Paying Back the Debt

With the hole plugged for now, and an easy mechanism in place for adding any other missing counterparties – update the text file – we were in a position to sort out the root problem without feeling under pressure to get the system working correctly 100%, ASAP.

As you can probably imagine the real solution wasn’t easy, not least because it was one of a few areas of SQL code that didn’t have any unit tests and was a tangled web of tables and views which had grown organically in an attempt to graft the old and the new worlds together [4].

What Did it Cost?

If we assume that the gung-ho approach would have been to just jump in and start fixing the real code, then what did we lose by not doing that? It’s possible that the final fix was simple and a little more investigation may have lead to that solution instead.

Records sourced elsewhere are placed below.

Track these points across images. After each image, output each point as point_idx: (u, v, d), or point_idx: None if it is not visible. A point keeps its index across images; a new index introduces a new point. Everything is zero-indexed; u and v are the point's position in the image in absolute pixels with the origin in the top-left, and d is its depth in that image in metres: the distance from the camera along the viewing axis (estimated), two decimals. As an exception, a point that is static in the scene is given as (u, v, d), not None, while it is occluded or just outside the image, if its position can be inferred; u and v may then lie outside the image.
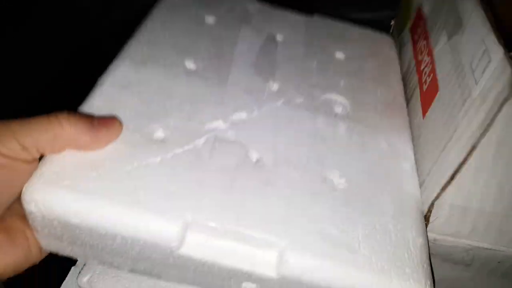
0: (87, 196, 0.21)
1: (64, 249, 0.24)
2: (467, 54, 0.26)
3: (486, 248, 0.26)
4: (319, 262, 0.22)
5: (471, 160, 0.23)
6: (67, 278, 0.29)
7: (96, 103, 0.26)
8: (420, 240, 0.24)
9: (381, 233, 0.24)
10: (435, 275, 0.23)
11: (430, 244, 0.25)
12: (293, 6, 0.41)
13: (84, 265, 0.28)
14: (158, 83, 0.29)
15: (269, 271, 0.22)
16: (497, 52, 0.23)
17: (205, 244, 0.22)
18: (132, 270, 0.24)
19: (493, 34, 0.24)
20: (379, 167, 0.28)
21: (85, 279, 0.28)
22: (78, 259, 0.24)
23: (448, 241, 0.26)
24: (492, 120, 0.22)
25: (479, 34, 0.25)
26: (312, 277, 0.22)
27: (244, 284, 0.23)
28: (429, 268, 0.23)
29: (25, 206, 0.21)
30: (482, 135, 0.22)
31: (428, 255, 0.24)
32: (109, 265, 0.24)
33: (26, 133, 0.21)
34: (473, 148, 0.23)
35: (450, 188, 0.24)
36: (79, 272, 0.28)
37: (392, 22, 0.48)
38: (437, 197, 0.25)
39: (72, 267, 0.29)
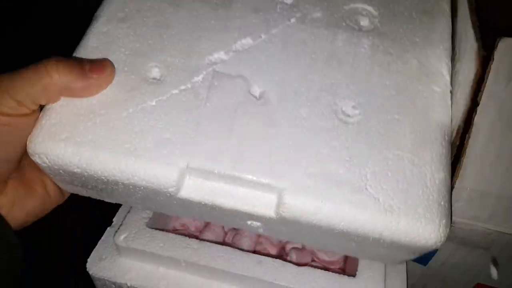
0: (85, 148, 0.22)
1: (80, 191, 0.25)
2: (457, 39, 0.27)
3: (506, 233, 0.24)
4: (318, 204, 0.21)
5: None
6: (103, 237, 0.31)
7: (91, 43, 0.25)
8: (440, 176, 0.21)
9: (394, 170, 0.22)
10: (453, 259, 0.22)
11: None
12: None
13: (121, 225, 0.30)
14: (156, 10, 0.27)
15: (268, 212, 0.22)
16: (470, 36, 0.24)
17: (203, 188, 0.22)
18: (144, 208, 0.25)
19: (469, 18, 0.25)
20: (403, 92, 0.24)
21: (121, 237, 0.29)
22: (96, 198, 0.26)
23: (467, 225, 0.25)
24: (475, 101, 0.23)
25: (463, 21, 0.27)
26: (311, 219, 0.21)
27: (249, 222, 0.23)
28: (447, 206, 0.21)
29: (31, 158, 0.22)
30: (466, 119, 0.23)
31: (449, 191, 0.21)
32: (123, 203, 0.26)
33: (17, 88, 0.21)
34: (459, 128, 0.24)
35: (467, 172, 0.23)
36: (116, 231, 0.30)
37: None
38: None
39: (108, 228, 0.32)
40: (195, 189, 0.22)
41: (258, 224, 0.23)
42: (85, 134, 0.22)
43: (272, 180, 0.21)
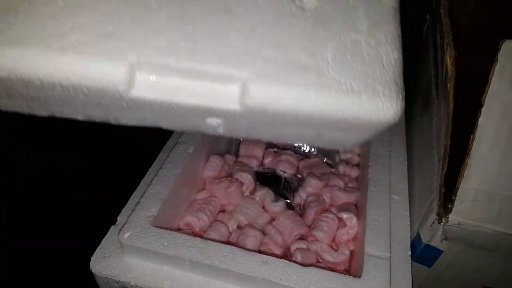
0: (9, 46, 0.18)
1: (6, 105, 0.22)
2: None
3: (511, 235, 0.25)
4: (283, 89, 0.20)
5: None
6: (107, 236, 0.30)
7: None
8: (395, 56, 0.22)
9: (353, 52, 0.22)
10: (458, 261, 0.23)
11: (454, 227, 0.24)
12: None
13: (125, 223, 0.29)
14: None
15: (232, 105, 0.21)
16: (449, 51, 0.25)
17: (157, 85, 0.20)
18: (87, 119, 0.23)
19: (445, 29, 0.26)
20: None
21: (126, 235, 0.28)
22: (26, 112, 0.22)
23: (472, 226, 0.25)
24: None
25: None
26: (278, 105, 0.20)
27: (209, 120, 0.22)
28: (402, 83, 0.22)
29: None
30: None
31: (402, 70, 0.22)
32: (60, 115, 0.23)
33: None
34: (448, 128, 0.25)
35: (471, 173, 0.23)
36: (120, 229, 0.29)
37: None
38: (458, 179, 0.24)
39: (112, 226, 0.31)
40: (149, 86, 0.20)
41: (218, 121, 0.22)
42: (6, 32, 0.19)
43: (234, 70, 0.20)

In contrast, the risk is that we end up in one of those “have we fixed it or not” scenarios where we spend an indeterminate amount of time being “real close” to getting towards “done”. The old adage about the last 10% also taking 90% of the time springs immediately to mind. Instead we were almost positive we had a simple workaround that could be deployed and get the system running correctly enough in an estimable amount of time. I believe there is a lot of value in having that degree of confidence.

What I think was critical was being able to remove the pressure on finding the right solution as this gave us time to really consider what needed to be done. Any fix done under pressure is not going to be given the attention to detail that it probably deserves. You then run the risk of making the system worse and having an even deeper hole to dig yourself out of.

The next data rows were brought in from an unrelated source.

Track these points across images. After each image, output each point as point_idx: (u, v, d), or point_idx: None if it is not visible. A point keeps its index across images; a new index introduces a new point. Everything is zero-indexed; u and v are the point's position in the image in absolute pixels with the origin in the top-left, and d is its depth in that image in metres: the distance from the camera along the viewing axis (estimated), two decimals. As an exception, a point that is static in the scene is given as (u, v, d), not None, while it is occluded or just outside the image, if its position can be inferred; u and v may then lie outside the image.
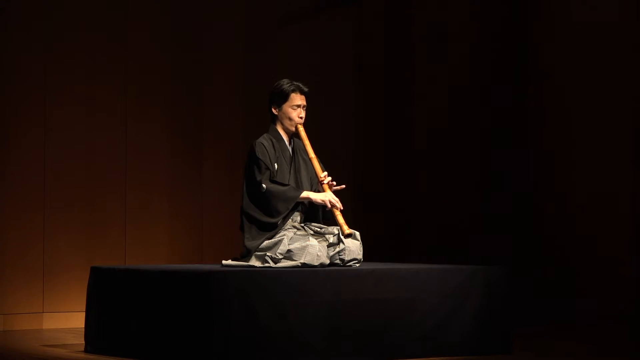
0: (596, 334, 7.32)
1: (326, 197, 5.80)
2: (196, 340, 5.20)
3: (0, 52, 7.35)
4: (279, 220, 5.72)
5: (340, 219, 5.76)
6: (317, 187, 5.95)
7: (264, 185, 5.73)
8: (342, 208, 5.80)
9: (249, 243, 5.70)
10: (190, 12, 8.08)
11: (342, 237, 5.74)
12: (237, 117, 8.19)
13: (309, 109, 6.00)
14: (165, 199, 7.89)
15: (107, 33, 7.71)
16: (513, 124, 8.95)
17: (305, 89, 5.93)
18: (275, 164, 5.83)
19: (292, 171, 5.90)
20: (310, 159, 5.92)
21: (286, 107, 5.92)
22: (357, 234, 5.82)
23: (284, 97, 5.91)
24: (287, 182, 5.84)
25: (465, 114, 8.95)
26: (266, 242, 5.69)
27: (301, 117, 5.92)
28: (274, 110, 5.96)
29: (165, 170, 7.90)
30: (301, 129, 5.92)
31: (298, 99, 5.91)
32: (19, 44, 7.39)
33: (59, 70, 7.51)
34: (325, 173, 5.89)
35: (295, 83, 5.92)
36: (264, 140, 5.88)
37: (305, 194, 5.81)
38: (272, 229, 5.72)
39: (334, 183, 5.90)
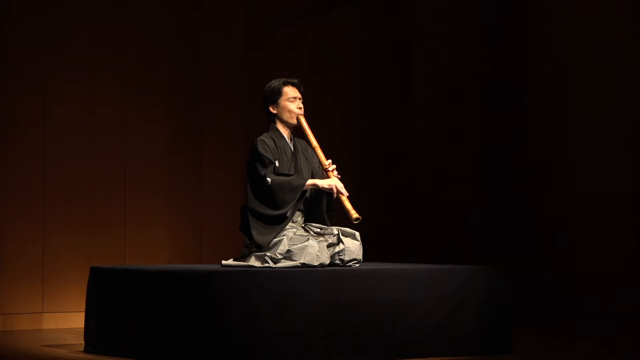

The customer does not care about strategic versus tactical decisions per-se, they just want the thing to work. We cared about the solution because we knew it would be a burden in the short term as everyone had to remember about the bit “grafted on the side”. The general trust the team had built up by keeping quality at the forefront meant that the business would be more willing to trust us to reconcile the problem appropriately when the time came.

Use Language With Care

I really hope the term Technical Debt doesn’t continue to get watered down even further as it’s a powerful concept which is incredibly useful in the right hands. We already have far too many words for “alternate implementation” that are pejoratives carrying an air of unprofessionalness about them. I would like this one to remain in the hands of the professionals so they can continue to have “grown up” conversations with their customers about when it’s appropriate to consider taking shortcuts for a short term business need without them rolling their eyes, yet again.


[1] See “Relentless Refactoring” for more thoughts around this (unfortunately) contentious topic.

[2] “From Test Harness To Support Tool”, “Building Systems as Toolkits” and “In The Toolbox - Home-Grown Tools” all look at the non-functional side of tooling.

[3] A batch file just wouldn’t be complete without a for loop, see “Every Solution Starts With ‘FOR /F’”.

[4] This one feature seemed destined to plague us forever, see “So Many Wrongs, But No Rights” for another tale of woe.